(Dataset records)

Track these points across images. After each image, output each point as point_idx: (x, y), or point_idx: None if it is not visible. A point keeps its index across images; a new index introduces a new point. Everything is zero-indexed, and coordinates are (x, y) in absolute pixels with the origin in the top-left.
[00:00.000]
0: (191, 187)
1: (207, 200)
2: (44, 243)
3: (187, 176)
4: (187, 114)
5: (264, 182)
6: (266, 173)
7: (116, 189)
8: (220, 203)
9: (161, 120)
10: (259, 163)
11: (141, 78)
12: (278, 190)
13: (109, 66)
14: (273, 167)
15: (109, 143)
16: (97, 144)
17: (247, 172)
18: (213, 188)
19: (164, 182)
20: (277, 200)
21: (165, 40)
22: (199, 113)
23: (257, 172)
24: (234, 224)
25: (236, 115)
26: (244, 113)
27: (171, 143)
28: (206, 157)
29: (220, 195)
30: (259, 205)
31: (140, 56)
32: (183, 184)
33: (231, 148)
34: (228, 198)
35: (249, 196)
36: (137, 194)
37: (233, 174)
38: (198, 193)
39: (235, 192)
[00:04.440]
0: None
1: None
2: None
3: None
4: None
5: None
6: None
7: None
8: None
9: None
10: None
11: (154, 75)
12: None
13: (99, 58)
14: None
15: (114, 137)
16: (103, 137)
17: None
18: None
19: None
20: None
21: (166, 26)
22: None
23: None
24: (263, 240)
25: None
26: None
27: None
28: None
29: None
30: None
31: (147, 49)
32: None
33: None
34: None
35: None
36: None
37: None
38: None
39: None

> **Work to complete**
Retype exactly the lines above, from the one with "15: (109, 143)" through the one with "39: (235, 192)", inclusive.

> **Answer space**
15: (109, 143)
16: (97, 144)
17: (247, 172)
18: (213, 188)
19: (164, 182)
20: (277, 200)
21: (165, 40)
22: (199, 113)
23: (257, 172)
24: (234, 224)
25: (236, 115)
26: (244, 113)
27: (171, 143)
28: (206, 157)
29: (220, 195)
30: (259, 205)
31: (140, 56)
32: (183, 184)
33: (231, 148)
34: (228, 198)
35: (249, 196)
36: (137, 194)
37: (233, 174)
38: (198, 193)
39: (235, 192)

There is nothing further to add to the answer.